Luc 22, 24-30

Vous êtes, vous, ceux qui ont tenu bon avec moi dans les épreuves

Saint Grégoire le Grand

Morales sur Job, Livre I, 54-54, SC 32, p. 177s

 

          Qui est celle-ci qui s’élève du désert comme une mine tige de fumée montant des aromates de myrrhe, d’encens et de toutes sortes de poudres de parfumeurs ? La sainte Eglise, telle une mince tige de fumée, s’élève des aromates ; sortant de ses vertus, son encens intérieur monte chaque jour plus droit ; ne se laissant pas étaler dans la dispersion des pensées, elle se resserre au fond secret du cœur en une tige d’inflexible droiture. Ne cessant de méditer et de réfléchir sur ce qu’elle fait, elle réduit en poudre, par la méditation, la myrrhe et l’encens de ses œuvres.

          De là vient l’ordre donné à Moïse pour ceux qui offrent la victime : On dépouillera de sa peau l’holocauste et on le découpera en morceaux. Nous dépouillons un holocauste de sa peau, quand nous écartons des yeux de notre âme les apparences de vertu ; nous coupons l’oblation en morceaux, quand analysant avec rigueur l’intime de notre âme, nous la représentons dans le détail. Il faut donc, après notre victoire sur le mal, veiller à ne pas achopper à des biens frivoles, à ne pas donner à la nonchalance occasion de progrès, à ne pas prendre de décisions irréfléchies, à ne pas égarer l’âme et la fourvoyer, à ne pas lui faire perdre, brisée de lassitude, le bénéfice du travail accompli. L’esprit doit avec vigilance s’examiner sur toutes choses, et ne pas se départir de cette prudente circonspection.

          Job agissait ainsi chaque jour.

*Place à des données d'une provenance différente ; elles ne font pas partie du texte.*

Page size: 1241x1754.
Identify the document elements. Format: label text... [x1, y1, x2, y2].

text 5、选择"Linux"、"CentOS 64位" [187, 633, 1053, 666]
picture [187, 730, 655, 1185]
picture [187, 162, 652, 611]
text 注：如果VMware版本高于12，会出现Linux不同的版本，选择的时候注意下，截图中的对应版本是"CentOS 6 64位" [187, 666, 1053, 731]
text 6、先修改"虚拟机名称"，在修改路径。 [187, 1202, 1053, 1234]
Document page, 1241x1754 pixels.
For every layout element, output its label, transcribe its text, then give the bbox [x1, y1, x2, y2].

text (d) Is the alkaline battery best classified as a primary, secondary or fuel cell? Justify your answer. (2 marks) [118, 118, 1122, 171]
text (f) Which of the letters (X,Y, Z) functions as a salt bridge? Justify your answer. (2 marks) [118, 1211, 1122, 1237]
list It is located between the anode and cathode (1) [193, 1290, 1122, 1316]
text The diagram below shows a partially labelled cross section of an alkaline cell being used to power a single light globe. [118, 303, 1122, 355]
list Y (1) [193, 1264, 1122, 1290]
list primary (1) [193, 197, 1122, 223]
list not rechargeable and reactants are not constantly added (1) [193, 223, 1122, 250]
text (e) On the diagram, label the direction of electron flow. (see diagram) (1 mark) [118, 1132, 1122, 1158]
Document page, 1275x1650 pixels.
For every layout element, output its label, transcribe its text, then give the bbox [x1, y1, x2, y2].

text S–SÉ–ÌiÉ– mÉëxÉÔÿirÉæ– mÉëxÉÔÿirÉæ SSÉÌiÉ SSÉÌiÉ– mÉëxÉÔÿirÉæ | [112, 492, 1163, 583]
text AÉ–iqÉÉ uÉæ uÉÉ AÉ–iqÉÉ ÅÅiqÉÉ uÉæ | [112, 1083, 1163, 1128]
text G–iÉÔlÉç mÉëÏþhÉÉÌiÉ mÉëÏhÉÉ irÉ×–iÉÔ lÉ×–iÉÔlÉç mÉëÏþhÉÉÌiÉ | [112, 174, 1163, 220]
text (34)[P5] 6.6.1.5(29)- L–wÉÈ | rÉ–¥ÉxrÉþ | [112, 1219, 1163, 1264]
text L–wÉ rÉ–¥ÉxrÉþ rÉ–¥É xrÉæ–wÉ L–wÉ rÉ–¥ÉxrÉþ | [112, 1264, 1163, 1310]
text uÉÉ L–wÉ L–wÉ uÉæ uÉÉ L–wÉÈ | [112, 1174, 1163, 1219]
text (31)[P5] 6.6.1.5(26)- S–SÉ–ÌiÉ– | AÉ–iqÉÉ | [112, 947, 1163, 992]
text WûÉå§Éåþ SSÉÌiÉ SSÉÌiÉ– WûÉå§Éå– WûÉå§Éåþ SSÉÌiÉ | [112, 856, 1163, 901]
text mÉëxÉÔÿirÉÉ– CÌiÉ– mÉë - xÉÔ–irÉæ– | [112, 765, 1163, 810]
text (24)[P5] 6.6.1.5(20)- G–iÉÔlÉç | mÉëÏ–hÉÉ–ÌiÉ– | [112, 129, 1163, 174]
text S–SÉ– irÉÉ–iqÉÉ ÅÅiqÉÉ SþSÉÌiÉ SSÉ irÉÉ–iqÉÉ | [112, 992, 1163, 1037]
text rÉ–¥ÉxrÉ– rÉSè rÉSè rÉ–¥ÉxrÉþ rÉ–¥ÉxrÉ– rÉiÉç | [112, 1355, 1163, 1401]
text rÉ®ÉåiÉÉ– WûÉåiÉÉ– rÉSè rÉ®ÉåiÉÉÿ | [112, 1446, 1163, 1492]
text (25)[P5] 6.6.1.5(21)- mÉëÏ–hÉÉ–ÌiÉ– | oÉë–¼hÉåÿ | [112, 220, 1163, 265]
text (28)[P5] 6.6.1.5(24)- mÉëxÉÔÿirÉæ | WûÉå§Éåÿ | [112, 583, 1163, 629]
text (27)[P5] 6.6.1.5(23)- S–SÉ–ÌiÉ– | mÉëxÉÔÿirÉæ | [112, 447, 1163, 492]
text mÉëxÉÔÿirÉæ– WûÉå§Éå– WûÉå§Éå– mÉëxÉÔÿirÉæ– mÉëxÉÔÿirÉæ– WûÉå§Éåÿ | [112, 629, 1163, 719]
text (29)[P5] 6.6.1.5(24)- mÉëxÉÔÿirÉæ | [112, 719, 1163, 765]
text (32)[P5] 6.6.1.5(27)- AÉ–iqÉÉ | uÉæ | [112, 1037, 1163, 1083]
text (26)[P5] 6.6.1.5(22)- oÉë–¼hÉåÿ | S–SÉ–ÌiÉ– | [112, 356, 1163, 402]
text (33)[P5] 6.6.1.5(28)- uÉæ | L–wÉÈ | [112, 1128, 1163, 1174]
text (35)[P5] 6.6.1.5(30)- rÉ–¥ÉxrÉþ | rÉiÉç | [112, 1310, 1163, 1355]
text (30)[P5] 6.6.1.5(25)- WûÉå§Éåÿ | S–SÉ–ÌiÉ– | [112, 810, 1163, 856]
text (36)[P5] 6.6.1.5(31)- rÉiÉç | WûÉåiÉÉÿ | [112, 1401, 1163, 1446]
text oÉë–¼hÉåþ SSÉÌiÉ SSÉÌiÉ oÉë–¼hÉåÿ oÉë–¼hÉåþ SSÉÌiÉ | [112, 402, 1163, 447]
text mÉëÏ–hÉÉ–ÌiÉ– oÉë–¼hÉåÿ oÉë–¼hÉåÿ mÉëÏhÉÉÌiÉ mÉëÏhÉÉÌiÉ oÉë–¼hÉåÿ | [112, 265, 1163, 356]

          Il est inutile de bien faire si l’on ne continue pas jusqu’à la mort. Il est inutile de courir vite si l’on s’arrête avant le but. Aussi est-il dit des réprouvés : Malheur à ceux qui ont perdu la patience. Aussi la vérité dit-elle à ses élus : Vous êtes, vous, ceux qui ont tenu bon avec moi dans les épreuves. De là, Joseph qu’on nous décrit comme ayant persévéré jusqu’au bout dans la justice parmi ses frères, nous est montré avoir porté seule une robe descendant jusqu’à terre. Que symbolise cette robe descendant jusqu’à terre, sinon une action achevée ? Une longue tunique en effet nous couvre pour ainsi dire jusqu’à la fin de notre vie. De là vient que, par l’intermédiaire de Moïse, il est prescrit d’offrir sur l’autel la queue de la victime, pour que nous accomplissions aussi avec persévérance tout le bien que nous entreprenons. Par conséquent, les choses bien commencées doivent être poursuivies chaque jour ; alors après avoir repoussé le mal en combattant, la constance saisira la victoire du bien.